* **WORK INSTRUCTION**:
Find each line in the records below that contains the word "zugreifenden", and copy those lines.

* **SUPPLIED ENTRIES**:

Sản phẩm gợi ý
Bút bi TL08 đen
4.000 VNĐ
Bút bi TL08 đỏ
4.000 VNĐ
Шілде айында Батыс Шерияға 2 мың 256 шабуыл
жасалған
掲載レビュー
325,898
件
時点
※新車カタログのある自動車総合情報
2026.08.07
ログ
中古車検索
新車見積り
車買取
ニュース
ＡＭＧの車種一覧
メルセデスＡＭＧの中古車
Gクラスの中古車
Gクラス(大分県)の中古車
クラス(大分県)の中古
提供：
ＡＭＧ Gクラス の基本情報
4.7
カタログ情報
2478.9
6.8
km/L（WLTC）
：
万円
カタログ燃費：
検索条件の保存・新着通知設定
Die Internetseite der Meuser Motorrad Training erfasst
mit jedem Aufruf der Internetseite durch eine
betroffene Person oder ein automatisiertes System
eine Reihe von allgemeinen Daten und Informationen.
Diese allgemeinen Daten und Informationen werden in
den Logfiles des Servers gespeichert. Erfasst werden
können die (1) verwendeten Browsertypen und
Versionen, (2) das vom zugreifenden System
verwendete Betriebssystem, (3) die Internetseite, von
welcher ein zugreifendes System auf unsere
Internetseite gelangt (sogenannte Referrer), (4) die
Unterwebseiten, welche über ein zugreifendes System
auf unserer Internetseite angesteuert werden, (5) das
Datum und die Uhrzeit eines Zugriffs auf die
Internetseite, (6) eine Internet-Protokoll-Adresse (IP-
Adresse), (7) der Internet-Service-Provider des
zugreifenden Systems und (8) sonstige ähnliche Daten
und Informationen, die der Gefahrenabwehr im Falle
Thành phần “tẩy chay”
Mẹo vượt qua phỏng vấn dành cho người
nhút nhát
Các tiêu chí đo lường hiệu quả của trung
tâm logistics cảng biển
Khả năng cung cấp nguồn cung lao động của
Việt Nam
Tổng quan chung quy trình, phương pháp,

* **EXPECTED ANSWER**:
Versionen, (2) das vom zugreifenden System
zugreifenden Systems und (8) sonstige ähnliche Daten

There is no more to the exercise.